◆ **Source information**:

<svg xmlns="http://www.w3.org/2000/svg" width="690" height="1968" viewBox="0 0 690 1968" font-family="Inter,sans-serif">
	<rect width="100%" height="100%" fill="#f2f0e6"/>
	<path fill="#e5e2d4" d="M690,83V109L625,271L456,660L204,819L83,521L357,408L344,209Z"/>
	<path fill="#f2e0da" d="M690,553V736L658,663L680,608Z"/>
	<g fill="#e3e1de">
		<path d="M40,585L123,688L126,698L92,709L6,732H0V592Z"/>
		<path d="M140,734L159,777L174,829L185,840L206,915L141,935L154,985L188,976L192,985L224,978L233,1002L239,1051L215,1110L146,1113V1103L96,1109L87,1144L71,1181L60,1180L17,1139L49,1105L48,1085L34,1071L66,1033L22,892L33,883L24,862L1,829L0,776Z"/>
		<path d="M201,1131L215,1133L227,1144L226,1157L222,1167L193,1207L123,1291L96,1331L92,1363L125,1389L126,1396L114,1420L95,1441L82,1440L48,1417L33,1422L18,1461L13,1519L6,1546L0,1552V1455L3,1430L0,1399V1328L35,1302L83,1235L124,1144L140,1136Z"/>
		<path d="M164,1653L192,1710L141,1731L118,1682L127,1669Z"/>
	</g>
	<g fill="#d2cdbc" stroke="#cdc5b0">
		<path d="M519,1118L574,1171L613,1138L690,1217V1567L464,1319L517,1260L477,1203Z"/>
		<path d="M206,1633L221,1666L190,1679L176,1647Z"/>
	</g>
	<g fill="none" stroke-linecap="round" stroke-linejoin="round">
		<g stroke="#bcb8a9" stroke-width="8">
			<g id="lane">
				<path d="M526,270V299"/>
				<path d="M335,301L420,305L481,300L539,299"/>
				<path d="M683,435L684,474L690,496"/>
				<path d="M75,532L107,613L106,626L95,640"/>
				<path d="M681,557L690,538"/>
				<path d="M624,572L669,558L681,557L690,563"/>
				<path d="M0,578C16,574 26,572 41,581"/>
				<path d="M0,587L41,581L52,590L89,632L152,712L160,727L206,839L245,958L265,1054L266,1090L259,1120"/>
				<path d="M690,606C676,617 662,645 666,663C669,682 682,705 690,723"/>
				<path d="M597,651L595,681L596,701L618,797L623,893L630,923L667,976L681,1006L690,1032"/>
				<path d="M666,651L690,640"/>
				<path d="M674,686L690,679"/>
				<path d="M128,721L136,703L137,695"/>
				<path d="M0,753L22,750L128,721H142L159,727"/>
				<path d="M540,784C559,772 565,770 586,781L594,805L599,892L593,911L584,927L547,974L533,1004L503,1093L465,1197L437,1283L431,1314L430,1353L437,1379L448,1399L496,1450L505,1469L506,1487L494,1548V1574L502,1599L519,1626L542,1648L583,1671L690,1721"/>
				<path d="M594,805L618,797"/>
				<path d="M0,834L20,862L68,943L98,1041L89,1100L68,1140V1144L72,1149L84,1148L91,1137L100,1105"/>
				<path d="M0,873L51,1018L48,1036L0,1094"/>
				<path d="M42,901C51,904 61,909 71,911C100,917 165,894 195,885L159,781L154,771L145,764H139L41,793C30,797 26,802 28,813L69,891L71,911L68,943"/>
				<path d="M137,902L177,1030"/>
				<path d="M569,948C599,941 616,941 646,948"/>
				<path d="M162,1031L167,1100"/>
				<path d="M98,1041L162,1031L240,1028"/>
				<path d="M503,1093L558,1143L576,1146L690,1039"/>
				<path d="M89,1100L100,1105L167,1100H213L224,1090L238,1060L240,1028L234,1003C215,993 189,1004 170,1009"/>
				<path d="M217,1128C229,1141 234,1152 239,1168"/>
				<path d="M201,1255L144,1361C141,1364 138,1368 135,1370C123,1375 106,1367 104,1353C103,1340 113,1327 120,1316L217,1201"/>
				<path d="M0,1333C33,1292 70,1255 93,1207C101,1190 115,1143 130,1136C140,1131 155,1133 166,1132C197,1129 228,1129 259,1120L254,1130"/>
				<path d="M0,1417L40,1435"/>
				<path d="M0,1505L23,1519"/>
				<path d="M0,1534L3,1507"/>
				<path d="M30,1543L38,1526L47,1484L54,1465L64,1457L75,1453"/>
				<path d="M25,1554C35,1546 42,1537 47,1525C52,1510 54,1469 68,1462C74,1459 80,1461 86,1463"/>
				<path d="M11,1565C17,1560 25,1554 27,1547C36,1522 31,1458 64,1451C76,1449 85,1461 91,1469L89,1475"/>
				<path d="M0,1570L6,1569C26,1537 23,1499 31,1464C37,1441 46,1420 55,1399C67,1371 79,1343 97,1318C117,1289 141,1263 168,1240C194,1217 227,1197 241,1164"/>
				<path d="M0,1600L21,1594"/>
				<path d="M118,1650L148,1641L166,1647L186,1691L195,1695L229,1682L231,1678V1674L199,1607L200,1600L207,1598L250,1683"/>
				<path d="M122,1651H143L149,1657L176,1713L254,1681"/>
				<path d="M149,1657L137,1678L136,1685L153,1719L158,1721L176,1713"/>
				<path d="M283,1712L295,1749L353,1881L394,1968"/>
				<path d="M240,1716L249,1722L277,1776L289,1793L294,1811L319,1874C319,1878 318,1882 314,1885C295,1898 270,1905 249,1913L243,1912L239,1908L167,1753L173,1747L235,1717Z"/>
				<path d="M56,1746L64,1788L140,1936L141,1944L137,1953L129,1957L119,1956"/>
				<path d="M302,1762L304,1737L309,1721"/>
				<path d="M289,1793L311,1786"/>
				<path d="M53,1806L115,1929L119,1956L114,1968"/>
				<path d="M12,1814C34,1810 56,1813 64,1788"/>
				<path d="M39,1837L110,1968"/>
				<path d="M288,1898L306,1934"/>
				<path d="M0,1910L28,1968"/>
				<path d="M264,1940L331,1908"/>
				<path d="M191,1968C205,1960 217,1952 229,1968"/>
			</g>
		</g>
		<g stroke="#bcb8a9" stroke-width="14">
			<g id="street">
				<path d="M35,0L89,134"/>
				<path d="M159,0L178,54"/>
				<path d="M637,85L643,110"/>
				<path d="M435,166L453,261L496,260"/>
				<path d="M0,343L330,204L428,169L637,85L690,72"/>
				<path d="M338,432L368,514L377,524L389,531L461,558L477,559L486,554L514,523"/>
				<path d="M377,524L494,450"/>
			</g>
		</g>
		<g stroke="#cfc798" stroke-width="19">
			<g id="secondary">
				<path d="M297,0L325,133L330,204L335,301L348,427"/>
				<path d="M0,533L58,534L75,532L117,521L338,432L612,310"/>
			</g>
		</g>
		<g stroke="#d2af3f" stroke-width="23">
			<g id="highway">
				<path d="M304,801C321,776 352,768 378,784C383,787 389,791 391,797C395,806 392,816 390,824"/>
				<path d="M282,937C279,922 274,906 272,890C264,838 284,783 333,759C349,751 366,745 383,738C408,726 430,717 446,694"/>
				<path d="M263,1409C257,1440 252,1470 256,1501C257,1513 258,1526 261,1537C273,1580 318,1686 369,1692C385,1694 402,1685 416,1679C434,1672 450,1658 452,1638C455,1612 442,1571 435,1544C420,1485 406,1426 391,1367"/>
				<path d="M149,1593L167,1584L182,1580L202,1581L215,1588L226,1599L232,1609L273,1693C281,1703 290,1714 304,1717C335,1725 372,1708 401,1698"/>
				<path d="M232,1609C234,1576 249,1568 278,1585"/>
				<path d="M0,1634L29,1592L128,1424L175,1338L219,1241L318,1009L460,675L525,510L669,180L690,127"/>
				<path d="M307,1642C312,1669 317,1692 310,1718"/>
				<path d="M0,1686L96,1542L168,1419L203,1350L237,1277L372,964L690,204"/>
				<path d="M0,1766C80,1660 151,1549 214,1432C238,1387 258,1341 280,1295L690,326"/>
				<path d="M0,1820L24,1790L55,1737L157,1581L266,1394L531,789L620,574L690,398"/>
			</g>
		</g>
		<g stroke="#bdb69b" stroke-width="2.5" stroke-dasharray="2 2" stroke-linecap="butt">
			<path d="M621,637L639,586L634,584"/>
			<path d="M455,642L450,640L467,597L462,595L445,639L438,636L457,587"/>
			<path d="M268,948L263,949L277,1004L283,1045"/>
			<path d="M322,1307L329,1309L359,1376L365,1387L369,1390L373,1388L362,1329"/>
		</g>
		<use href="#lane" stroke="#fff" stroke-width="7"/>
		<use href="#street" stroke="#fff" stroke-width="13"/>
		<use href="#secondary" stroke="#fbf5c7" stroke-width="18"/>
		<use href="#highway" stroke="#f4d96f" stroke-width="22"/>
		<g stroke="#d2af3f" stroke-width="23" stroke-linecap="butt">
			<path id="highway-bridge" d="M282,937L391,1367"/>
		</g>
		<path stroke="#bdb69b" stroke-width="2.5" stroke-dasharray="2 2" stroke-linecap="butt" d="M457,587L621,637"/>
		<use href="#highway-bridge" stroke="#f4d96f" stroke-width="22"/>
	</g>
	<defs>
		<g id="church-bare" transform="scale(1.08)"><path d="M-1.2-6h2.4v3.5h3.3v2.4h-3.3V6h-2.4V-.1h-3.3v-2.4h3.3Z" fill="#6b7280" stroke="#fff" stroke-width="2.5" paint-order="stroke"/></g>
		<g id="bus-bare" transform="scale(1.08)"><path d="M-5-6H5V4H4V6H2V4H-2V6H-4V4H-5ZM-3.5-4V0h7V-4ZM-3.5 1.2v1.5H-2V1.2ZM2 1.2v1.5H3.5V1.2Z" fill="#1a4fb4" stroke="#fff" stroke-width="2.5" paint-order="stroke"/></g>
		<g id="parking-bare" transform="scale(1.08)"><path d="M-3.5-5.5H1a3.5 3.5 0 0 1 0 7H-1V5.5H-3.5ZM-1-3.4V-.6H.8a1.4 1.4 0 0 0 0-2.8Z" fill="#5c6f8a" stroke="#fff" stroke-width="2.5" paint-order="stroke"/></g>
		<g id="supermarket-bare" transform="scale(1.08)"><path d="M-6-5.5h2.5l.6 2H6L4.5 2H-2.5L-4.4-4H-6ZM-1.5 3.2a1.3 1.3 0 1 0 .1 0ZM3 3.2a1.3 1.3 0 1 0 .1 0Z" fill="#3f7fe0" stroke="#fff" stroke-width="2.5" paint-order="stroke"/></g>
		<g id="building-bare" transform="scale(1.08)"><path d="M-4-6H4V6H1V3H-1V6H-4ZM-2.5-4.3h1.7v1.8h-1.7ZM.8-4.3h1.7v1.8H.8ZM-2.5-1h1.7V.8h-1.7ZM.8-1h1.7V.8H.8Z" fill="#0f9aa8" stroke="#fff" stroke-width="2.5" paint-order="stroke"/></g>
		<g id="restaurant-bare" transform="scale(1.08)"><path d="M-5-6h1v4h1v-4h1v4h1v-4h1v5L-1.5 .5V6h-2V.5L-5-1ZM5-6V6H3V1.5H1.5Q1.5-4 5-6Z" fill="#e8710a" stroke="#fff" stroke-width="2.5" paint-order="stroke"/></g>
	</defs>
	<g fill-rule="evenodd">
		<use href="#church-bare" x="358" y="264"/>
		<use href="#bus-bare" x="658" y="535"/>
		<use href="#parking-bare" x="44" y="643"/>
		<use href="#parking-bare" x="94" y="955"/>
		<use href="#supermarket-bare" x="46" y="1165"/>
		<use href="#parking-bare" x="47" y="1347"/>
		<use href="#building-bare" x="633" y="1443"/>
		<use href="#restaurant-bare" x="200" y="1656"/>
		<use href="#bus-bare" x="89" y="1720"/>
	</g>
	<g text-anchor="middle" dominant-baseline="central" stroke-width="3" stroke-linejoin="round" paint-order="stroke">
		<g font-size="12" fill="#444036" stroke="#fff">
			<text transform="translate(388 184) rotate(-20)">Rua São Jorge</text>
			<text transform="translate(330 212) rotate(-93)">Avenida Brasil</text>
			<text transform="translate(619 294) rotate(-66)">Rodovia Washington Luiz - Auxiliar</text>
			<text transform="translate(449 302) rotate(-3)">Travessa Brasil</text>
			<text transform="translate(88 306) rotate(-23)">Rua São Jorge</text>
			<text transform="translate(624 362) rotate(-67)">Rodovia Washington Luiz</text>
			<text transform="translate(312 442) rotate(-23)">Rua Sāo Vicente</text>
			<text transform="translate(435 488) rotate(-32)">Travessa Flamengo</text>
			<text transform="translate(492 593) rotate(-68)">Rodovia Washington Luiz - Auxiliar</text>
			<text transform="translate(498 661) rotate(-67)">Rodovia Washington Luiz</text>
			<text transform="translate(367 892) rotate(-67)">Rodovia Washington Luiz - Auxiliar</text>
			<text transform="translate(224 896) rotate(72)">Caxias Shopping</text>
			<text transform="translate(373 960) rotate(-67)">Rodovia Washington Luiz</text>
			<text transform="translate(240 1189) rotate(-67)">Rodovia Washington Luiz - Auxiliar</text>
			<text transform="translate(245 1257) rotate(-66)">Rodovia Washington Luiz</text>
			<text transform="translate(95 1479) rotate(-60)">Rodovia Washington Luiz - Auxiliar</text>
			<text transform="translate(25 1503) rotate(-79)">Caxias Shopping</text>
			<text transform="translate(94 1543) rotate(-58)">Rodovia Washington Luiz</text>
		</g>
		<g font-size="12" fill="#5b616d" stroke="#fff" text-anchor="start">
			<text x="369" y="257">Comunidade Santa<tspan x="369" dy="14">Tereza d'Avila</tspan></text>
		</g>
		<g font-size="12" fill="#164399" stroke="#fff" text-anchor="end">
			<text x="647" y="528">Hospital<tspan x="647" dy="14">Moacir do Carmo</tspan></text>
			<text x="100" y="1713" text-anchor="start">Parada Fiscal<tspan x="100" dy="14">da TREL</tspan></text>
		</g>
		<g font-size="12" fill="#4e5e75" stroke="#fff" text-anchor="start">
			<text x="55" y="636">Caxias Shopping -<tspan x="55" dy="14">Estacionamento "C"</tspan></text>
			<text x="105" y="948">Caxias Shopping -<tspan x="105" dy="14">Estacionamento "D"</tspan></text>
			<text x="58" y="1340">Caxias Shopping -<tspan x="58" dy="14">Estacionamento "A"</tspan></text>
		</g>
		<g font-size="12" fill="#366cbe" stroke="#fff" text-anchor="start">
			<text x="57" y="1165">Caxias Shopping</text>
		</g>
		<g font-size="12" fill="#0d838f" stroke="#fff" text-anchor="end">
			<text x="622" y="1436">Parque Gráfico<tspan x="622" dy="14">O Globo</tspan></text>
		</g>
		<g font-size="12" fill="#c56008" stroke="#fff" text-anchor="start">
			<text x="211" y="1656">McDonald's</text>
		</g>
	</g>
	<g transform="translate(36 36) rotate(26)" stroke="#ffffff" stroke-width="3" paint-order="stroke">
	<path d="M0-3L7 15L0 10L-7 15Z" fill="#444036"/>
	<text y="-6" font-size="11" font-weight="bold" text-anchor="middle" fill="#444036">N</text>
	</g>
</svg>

◆ **What you are asked to do**: The answer should be nothing but the number of lines above that contain "round".

◆ **Response area**: 2